Records from a dataset:
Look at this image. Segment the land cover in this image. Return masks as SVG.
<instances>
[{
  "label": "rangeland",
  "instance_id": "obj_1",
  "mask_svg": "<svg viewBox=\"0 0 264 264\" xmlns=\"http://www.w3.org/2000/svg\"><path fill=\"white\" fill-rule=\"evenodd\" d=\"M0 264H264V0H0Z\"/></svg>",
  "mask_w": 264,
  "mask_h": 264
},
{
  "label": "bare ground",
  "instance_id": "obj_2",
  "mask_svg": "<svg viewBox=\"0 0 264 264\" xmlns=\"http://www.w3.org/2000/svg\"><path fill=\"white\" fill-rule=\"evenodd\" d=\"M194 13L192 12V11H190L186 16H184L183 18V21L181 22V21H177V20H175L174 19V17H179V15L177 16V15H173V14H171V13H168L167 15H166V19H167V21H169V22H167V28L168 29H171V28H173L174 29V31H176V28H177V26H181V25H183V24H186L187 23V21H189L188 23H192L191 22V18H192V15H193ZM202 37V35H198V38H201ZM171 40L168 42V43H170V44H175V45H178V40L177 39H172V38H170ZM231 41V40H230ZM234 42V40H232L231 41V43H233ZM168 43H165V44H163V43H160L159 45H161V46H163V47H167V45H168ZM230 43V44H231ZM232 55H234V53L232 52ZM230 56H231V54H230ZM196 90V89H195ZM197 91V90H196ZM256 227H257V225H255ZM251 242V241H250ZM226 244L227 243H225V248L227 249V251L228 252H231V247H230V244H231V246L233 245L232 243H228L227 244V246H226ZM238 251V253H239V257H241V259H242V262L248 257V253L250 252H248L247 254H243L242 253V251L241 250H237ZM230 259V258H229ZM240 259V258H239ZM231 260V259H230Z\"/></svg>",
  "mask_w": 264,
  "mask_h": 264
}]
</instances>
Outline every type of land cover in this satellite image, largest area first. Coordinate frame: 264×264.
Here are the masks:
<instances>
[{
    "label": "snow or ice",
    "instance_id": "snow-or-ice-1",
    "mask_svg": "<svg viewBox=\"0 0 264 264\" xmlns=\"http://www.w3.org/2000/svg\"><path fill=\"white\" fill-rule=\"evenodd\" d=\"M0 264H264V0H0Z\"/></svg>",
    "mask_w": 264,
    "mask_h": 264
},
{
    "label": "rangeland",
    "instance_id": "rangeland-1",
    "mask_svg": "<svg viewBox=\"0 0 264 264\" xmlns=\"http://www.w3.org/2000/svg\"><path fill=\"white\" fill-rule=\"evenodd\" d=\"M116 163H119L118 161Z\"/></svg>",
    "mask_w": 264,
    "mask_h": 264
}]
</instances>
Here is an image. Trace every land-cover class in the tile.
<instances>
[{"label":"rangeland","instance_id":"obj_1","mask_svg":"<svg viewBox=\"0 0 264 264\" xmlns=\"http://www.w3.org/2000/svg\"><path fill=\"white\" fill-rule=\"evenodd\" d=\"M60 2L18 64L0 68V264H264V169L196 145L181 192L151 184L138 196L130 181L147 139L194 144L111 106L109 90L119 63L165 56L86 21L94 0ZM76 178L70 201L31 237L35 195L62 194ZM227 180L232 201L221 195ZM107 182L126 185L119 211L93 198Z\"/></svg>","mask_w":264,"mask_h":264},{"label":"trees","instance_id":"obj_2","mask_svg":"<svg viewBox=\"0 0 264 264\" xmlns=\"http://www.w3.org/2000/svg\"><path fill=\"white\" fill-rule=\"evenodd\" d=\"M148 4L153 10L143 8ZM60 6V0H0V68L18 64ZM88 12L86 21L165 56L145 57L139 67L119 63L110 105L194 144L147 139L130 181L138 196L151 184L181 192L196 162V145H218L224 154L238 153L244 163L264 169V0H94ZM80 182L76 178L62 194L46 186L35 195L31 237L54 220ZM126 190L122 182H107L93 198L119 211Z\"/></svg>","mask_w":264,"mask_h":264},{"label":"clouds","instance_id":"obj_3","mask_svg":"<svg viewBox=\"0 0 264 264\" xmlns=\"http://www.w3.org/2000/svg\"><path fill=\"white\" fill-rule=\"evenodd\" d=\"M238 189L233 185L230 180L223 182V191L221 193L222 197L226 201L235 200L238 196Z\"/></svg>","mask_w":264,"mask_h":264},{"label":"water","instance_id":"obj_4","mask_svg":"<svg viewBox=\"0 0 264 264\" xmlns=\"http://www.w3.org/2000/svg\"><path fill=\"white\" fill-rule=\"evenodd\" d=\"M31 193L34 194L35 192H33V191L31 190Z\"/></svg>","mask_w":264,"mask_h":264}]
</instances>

--

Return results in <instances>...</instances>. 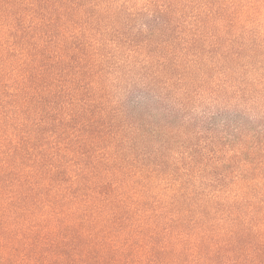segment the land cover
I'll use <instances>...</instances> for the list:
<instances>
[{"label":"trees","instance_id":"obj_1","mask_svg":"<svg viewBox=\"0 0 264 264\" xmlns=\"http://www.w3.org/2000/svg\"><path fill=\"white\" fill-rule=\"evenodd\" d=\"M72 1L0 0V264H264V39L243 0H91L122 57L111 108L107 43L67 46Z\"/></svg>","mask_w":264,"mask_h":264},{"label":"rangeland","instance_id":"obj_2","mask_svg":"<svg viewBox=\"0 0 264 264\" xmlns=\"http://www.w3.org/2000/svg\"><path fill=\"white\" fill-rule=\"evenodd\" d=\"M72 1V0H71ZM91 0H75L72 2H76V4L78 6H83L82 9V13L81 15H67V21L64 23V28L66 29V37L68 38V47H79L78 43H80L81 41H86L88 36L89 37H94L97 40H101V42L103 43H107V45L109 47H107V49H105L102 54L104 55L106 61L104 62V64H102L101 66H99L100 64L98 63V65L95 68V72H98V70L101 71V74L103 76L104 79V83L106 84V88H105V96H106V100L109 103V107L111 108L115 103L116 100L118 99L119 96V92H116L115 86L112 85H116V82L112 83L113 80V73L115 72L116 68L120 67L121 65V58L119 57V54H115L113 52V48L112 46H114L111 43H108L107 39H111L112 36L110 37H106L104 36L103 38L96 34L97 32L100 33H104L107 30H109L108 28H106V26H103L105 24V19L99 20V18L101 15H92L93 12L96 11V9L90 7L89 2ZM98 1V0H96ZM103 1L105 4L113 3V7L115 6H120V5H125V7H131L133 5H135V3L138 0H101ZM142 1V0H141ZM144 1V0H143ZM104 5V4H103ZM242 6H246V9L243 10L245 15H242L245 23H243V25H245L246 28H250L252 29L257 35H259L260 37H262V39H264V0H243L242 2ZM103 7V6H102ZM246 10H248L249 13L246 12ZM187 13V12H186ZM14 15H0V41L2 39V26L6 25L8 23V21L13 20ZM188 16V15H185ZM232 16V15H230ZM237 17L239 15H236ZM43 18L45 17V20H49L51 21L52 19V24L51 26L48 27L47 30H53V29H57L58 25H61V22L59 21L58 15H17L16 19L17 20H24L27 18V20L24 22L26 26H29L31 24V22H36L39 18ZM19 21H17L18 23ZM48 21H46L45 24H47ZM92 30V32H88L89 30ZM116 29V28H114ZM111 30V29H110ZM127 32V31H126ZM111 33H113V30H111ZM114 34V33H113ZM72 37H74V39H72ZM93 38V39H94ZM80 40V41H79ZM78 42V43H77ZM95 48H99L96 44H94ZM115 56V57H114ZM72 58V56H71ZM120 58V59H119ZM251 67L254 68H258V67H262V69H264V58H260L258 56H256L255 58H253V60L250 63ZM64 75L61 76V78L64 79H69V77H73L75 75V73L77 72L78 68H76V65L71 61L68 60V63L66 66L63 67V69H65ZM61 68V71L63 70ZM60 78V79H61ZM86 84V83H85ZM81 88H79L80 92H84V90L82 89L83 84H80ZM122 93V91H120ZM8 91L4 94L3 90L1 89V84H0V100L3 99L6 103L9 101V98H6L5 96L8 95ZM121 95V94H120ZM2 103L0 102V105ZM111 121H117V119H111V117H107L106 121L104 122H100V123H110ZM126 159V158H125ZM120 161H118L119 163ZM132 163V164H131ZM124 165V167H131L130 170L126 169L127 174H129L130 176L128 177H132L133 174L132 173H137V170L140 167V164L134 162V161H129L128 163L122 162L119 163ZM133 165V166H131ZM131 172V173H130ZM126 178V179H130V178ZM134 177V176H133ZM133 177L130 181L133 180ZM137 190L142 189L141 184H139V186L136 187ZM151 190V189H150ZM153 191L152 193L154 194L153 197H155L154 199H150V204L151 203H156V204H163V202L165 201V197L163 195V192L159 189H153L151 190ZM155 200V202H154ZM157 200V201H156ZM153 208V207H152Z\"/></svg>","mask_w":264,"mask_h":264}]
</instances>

==

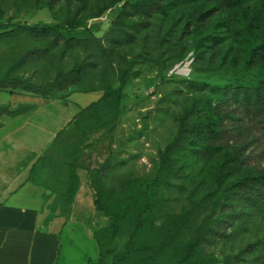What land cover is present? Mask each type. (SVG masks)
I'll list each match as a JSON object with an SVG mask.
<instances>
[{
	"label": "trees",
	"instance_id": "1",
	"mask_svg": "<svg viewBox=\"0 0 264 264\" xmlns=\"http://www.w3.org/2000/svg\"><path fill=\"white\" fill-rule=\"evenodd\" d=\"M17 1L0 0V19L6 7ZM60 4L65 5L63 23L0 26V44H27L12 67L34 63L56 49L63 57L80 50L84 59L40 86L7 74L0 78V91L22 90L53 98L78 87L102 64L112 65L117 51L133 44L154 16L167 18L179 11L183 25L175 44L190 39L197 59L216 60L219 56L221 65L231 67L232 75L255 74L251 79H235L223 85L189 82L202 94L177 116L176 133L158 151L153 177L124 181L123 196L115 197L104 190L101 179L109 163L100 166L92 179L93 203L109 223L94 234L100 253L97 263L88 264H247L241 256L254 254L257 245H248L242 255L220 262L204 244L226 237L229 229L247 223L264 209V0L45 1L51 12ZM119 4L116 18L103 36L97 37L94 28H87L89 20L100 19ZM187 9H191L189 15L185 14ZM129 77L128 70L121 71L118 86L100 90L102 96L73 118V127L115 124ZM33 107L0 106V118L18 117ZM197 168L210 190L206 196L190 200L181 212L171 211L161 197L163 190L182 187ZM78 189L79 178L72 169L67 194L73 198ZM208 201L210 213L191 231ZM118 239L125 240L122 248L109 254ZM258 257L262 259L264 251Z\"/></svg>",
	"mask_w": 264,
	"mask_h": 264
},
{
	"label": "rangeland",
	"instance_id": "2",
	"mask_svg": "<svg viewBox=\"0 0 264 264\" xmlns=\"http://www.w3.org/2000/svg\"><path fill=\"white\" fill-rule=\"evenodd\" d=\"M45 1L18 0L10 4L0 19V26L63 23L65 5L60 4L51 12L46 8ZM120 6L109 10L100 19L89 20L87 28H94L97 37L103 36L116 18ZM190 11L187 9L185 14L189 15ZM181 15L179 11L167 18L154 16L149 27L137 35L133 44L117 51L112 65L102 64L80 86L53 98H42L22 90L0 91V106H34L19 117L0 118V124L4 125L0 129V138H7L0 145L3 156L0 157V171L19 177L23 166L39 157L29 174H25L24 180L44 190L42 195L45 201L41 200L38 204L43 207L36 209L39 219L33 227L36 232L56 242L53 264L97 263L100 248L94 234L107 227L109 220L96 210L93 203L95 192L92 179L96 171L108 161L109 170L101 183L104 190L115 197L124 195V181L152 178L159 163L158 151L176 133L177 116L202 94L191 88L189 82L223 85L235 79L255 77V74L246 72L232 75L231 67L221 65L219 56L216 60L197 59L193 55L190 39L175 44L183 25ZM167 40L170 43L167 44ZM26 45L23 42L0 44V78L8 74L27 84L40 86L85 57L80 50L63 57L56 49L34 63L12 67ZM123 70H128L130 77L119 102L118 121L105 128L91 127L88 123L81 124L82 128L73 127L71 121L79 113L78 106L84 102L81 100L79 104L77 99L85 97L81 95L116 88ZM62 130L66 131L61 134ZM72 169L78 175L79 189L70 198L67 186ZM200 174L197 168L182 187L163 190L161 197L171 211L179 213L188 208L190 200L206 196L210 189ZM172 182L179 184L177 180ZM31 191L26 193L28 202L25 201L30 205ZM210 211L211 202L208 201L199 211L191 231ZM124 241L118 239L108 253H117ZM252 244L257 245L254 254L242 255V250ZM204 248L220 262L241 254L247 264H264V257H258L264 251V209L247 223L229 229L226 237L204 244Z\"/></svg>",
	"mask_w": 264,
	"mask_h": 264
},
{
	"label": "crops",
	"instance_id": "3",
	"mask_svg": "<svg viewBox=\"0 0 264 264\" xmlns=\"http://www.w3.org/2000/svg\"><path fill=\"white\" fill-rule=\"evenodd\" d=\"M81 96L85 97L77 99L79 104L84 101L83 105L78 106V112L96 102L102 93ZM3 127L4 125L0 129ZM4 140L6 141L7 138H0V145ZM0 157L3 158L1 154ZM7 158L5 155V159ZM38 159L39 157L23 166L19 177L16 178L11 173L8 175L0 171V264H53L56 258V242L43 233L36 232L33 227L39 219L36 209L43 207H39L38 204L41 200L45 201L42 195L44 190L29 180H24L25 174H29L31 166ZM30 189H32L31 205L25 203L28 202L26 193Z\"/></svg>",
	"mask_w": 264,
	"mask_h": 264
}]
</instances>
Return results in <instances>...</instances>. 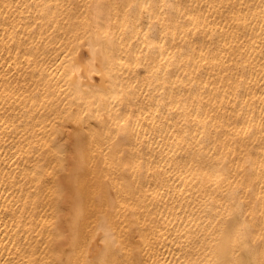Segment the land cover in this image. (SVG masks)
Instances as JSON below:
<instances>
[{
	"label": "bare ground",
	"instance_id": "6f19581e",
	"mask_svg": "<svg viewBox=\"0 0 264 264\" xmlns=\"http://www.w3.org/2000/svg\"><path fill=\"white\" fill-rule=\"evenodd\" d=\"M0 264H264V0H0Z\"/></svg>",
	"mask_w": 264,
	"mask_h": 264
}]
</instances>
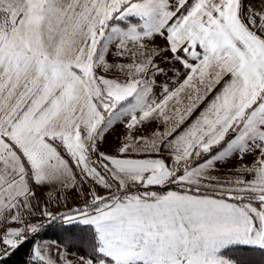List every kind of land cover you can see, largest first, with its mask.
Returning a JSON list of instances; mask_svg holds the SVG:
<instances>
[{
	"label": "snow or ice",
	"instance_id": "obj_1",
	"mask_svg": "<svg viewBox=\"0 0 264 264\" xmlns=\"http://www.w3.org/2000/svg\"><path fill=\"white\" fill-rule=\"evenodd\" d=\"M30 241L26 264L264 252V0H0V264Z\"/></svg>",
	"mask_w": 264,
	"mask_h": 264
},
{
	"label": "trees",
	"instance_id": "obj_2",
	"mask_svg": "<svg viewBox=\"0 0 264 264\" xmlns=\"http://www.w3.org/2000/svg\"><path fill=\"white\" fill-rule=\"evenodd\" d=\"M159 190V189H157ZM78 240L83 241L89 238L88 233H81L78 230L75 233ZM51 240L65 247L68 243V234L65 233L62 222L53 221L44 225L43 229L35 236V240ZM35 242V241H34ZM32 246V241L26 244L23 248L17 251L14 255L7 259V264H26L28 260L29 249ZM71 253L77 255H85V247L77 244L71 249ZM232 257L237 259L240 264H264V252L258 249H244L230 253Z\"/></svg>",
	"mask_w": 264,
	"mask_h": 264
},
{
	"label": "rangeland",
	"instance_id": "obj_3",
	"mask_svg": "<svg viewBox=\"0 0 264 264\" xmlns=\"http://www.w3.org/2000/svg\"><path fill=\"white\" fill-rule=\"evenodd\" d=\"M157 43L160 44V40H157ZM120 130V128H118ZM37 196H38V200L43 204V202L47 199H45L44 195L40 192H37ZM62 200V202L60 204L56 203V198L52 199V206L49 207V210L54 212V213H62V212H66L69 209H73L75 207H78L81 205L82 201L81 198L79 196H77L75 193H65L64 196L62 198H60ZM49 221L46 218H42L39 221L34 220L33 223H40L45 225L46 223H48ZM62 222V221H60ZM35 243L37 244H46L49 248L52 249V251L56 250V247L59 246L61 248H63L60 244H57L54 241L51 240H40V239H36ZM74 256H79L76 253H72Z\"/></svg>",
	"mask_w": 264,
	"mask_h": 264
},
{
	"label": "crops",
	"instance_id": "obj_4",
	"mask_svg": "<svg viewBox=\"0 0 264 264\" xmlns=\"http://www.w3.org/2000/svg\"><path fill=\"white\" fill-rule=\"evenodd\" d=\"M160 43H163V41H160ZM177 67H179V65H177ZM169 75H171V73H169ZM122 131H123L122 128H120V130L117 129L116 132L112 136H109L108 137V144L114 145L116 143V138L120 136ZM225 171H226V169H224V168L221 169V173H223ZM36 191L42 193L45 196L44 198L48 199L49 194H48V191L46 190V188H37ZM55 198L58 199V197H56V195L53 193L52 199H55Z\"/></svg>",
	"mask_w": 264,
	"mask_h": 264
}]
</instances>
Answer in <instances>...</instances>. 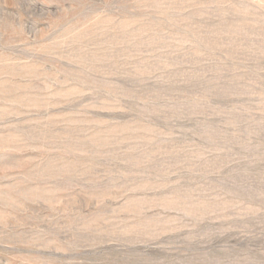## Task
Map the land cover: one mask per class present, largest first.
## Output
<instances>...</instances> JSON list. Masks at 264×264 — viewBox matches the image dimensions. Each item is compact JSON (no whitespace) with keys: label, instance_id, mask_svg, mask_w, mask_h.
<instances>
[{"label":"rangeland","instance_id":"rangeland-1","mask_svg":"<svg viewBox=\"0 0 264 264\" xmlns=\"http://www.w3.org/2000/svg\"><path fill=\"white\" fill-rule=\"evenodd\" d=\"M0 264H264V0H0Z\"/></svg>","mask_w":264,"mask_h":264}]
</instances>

● Set task:
Tally the lines in the records above that contain the string "bare", counting a match only when its case is the same. Reply with the number alone.

● Solution for this task:
2